WTO membership heralds Vietnamese liberalisation in an increasingly market-oriented economy

Vietnam joined the World Trade Organisation (WTO) on 11 January, 2007, signalling a major step towards a more market-oriented economy. In the 880-page Working Party Report, Vietnam undertakes to implement a series of measures to liberalise its trade regime and privatise state-owned enterprises, and also to comply fully with WTO rules regarding trade-related aspects of intellectual property (TRIPS), technical barriers to trade and sanitary and phytosanitary measures agreements without restriction.

Vietnam will comply with the agreements on customs valuation, rules of origin, pre-shipment inspection, anti-dumping safeguards, subsidies and trade-related investment measures.

Although some provisions will be phased in over the next seven years, some of the fundamental reforms have already been adopted. Quotas and bans will be lifted or applied only according to WTO rules. State involvement in the economy will be reduced, leaving more room for the private sector, while competition will be enhanced through Vietnam's first competition law.

Trading rights

Vietnam undertook to grant all foreign individuals and enterprises (including foreign-invested enterprises) full trading rights from 1 January, 2007, except for some products subject to state-trading.

Trading rights in this context include the right to sell imported products to any licensed distributor in Vietnam, contrasting with the general position of Vietnamese trade officials that import trading rights cover only the right to buy imported products for one's own use, except in value-added products. Retail and distribution rights will remain limited.

Import/export restrictions

Foreign enterprises will have to wait until 2009 for the importation of certain restricted products such as pharmaceuticals, cinematographic film and printing machinery. Vietnam will maintain export controls on products such as rice (until 2011) and some wood products and minerals to prevent illegal exploitation.

Excise tax

Vietnam has agreed to reform the structure of excise tax applicable to alcohol within three years, applying a single rate for all beers and spirits containing 20% alcohol or more. This should eliminate the current de facto discrimination between imported spirits and domestically-produced rice wines.

Trade in goods

Vietnam also agreed to apply tariffs on a 'most-favoured nation' basis to WTO members and to reduce import duties. For most agricultural and non-agricultural goods, Vietnam promised ceilings on duties ranging between zero and 35%. Some reductions will be phased in by 2014. The trade-weighted average of these import duties is just 11%. Vietnam will also phase out certain import tariffs on items including eggs, tobacco, sugar and salt, which form the main income source for 100,000 farmers in coastal areas.

While Vietnam has promised not to subsidise agricultural exports, it can – like other WTO members – spend unlimited amounts on supports that do not distort trade.

Trade in services

Vietnam has opened up the service sector to foreign service providers, in particular to develop sectors such as professional and financial services, communications, education and health.

Vietnam will apply national treatment to about 150 types of foreign services suppliers, subject to certain exceptions. Foreign service suppliers in the listed categories will be allowed to establish a commercial presence in the forms of branches, business co-operation contracts, joint venture enterprises or 100% foreign-invested enterprises. However, branching and foreign ownership of service companies in Vietnam will remain limited for a period of three to five years depending on the sector. Representative offices of foreign service suppliers are permitted in most areas, provided they are not engaging in any direct profit-making activities.
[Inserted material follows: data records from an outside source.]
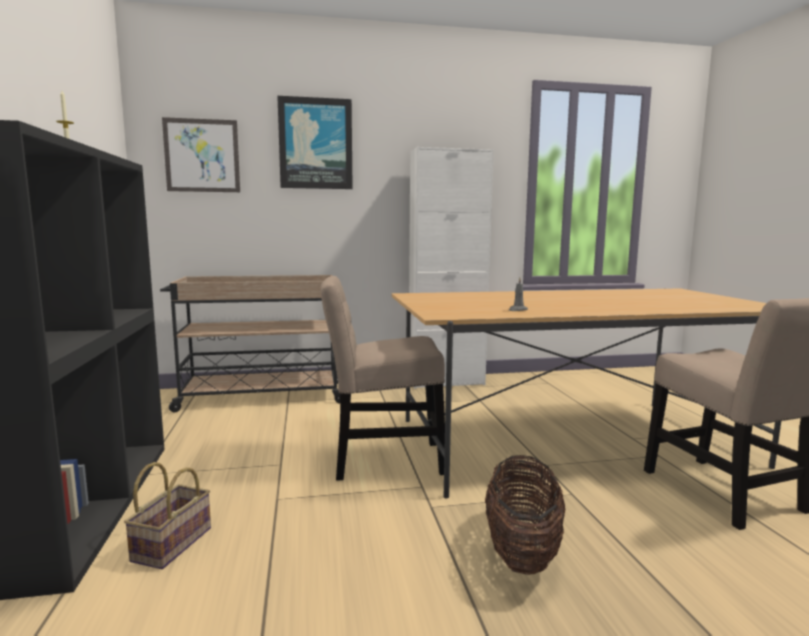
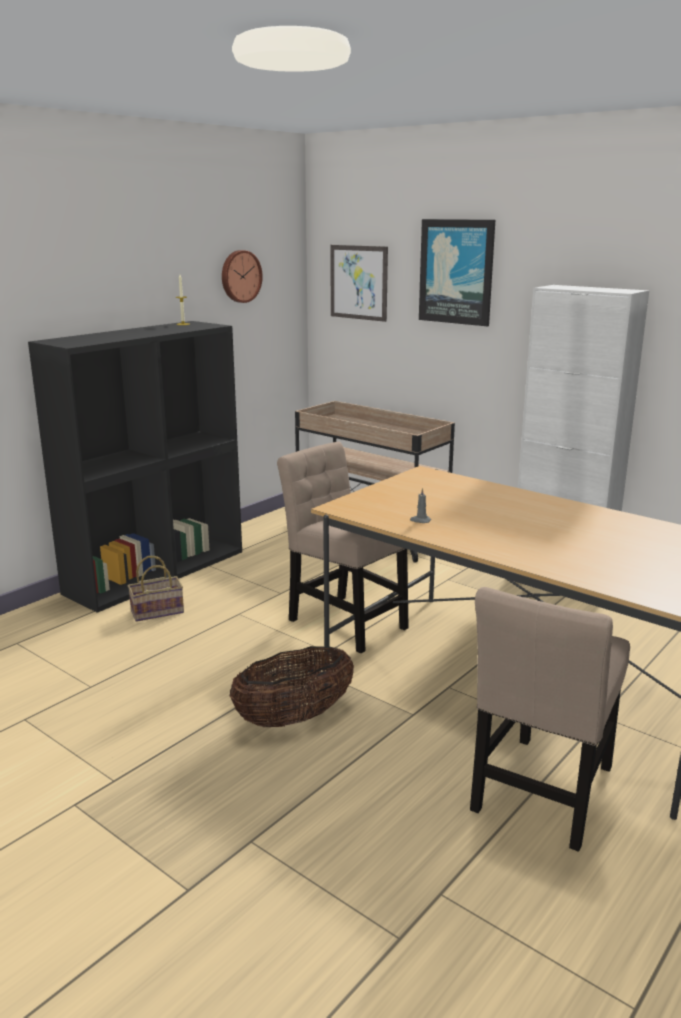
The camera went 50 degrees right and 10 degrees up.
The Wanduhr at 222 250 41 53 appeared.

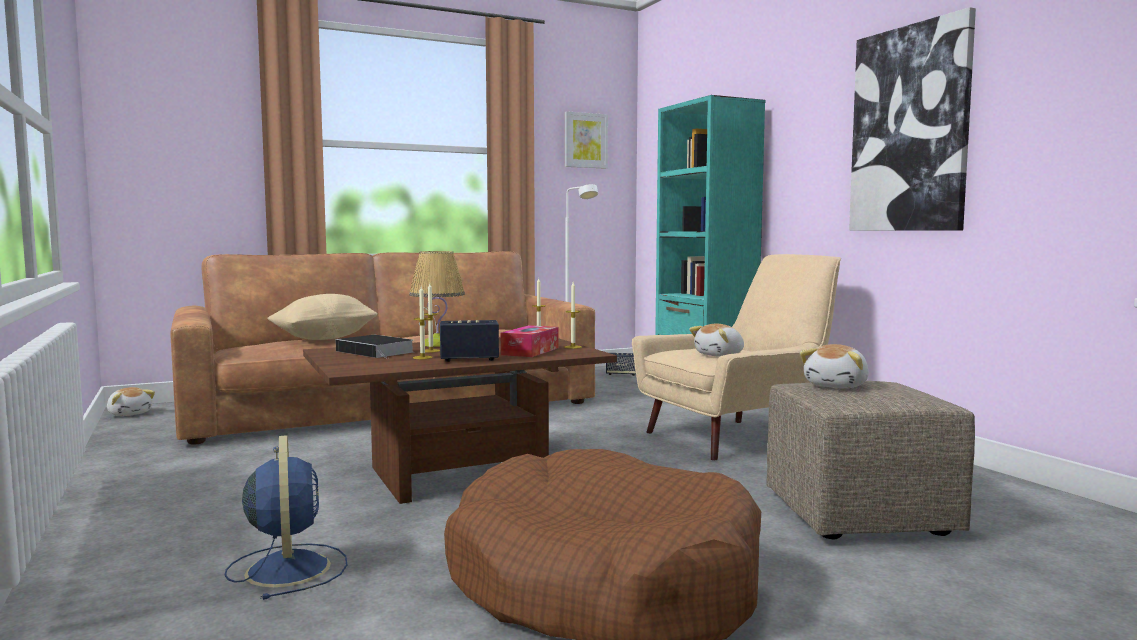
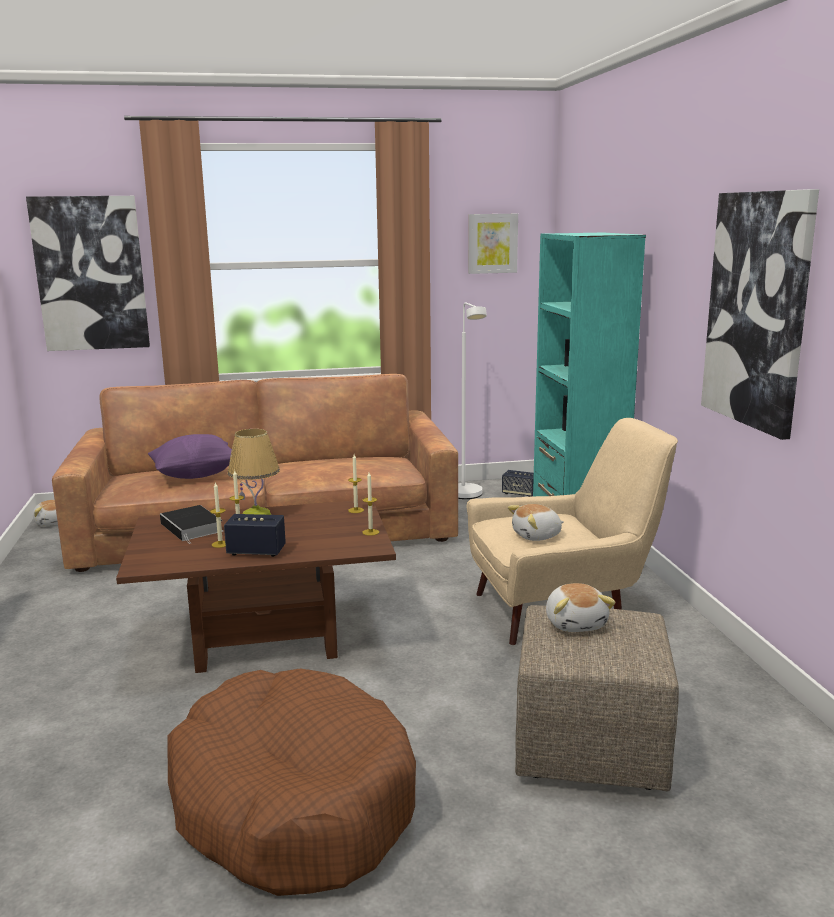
The camera went 15 degrees right and 10 degrees up.
The Bild at 26 196 124 155 appeared.
The Kissen/beige at 267 294 111 46 became the Kissen/lila at 148 434 84 45.
The Plüschtier at 800 344 69 44 turned 60 degrees counterclockwise.
The Ventilator/blau at 225 435 122 165 disappeared.
The Taschentuchbox at 501 325 58 32 disappeared.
One year after accession, the 30% stake limit for foreign acquisition of Vietnamese service enterprises will be eliminated for listed services, although limits will remain for joint-stock commercial banks.

Vietnam will allow foreign-natural persons to supply services but has reserved the right to limit entry and temporary stay of intra-corporate transferees and certain personnel, such as service sales persons, those setting up a commercial presence and contractual service suppliers.
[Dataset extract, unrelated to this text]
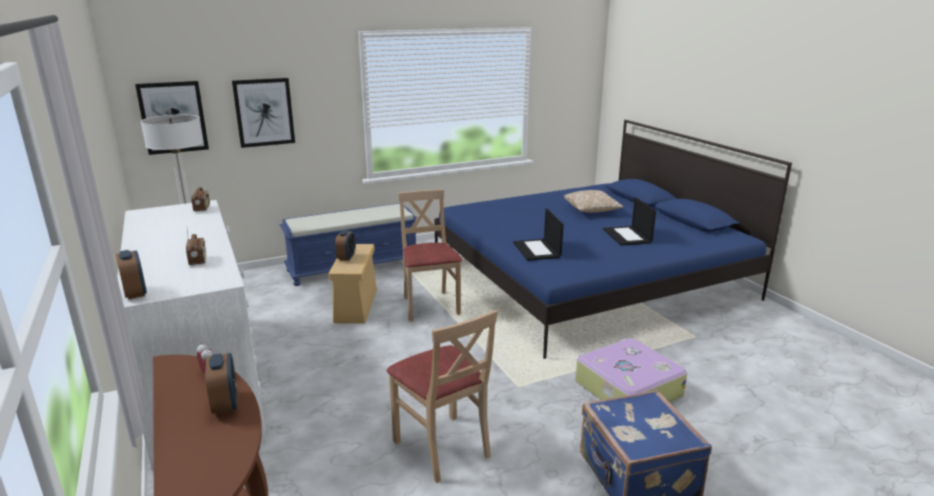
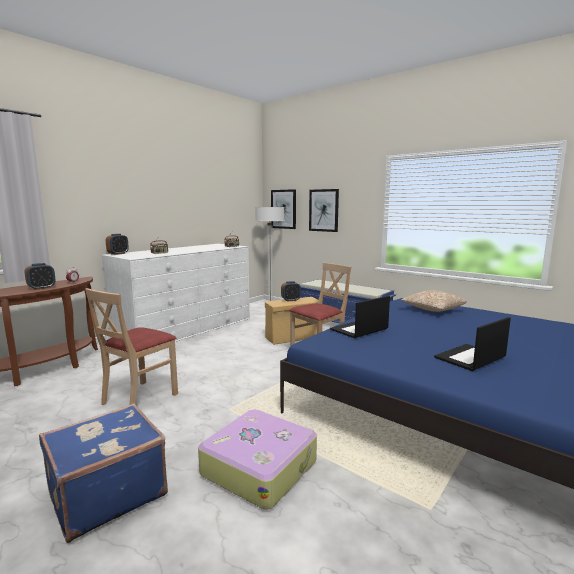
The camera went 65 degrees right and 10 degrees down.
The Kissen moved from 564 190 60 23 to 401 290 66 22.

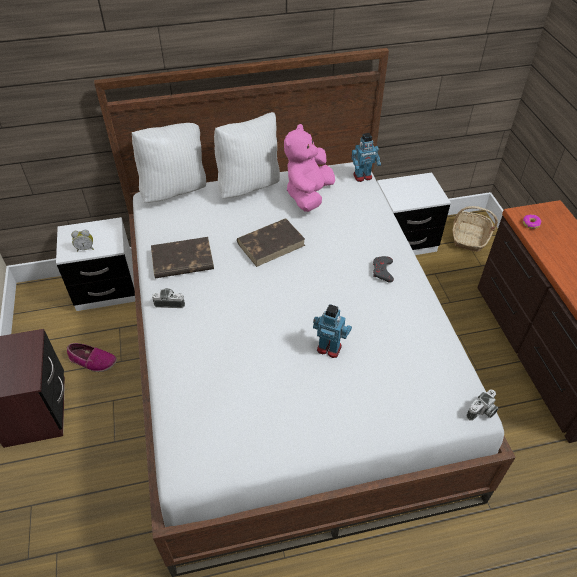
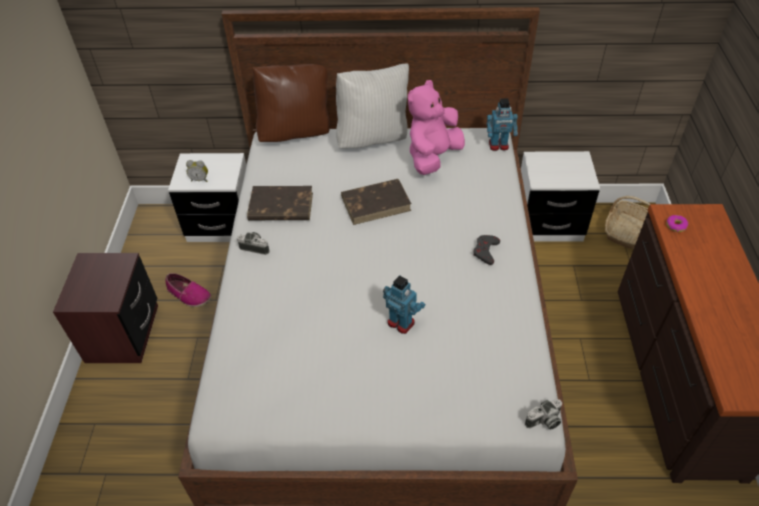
The camera went 15 degrees right and 0 degrees up.
The Kissen/weiß at 132 123 74 80 became the Kissen/braun at 253 64 77 78.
Commitments and limitations on services

Products that will remain off-limits to foreign-invested distribution companies indefinitely include: cement; tires (excluding tyres of airplanes); papers; tractors; motor vehicles; iron and steel; audiovisual devices; wines and spirits; and fertilisers. From 2009 the list of restricted products will eliminate tractors and other motor vehicles.

Within three years of accession, foreign-invested companies engaging in distribution services will be permitted to engage in the wholesale and retail business of all other legally-imported and domestically-produced products.

Disappointments

Retail was one of the biggest disappointments for foreign investors. Beyond the first retail shop foreign-invested companies can only open subsequent shops if they meet an Economic Needs Test (ENT).
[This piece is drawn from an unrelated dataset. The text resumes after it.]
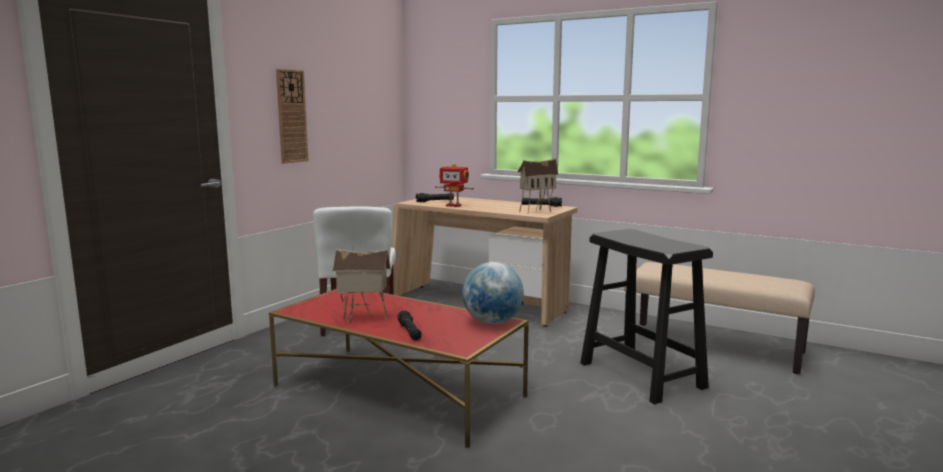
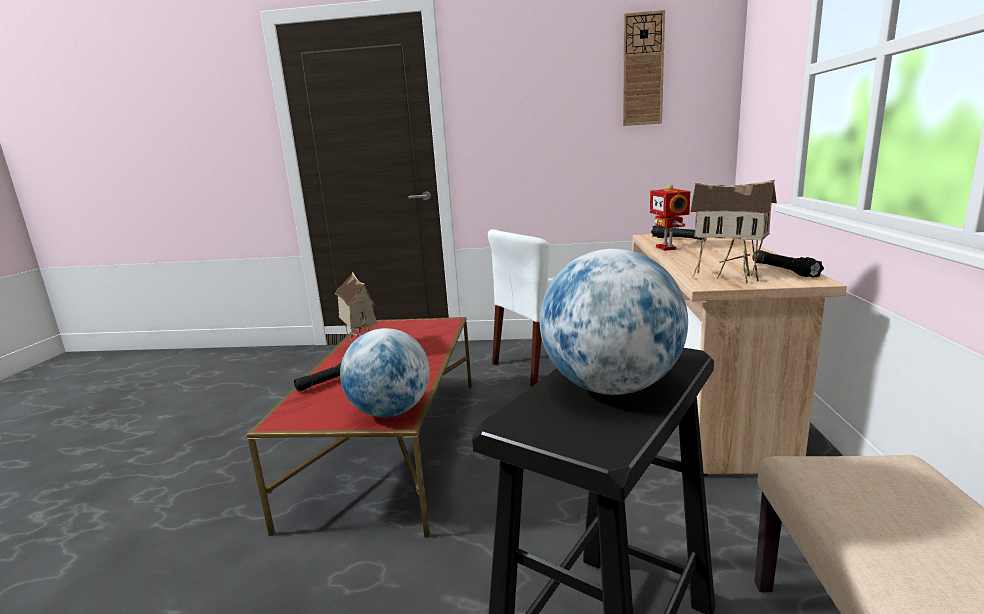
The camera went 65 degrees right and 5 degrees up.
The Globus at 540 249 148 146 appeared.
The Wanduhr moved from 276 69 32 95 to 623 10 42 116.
ENTs are banned by the WTO's general agreement on trade in services because they introduce an element of subjective discretion in the licensing of foreign service providers and invariably end up serving protectionist interests. It remains to be seen how Vietnam will be able to implement an ENT for foreign retail without falling into these traps.

Conclusion

The accession is not without its disappointments, particularly for foreign companies interested in distribution, especially retail distribution. But the overall commitments undertaken are profound.

If Vietnam opens state enterprises for greater foreign equity participation, allows import and distribution services to enter and protects intellectual property rights, current changes in Vietnam's economy will continue. n

Frederick Burke is managing partner of Baker & McKenzie Vietnam.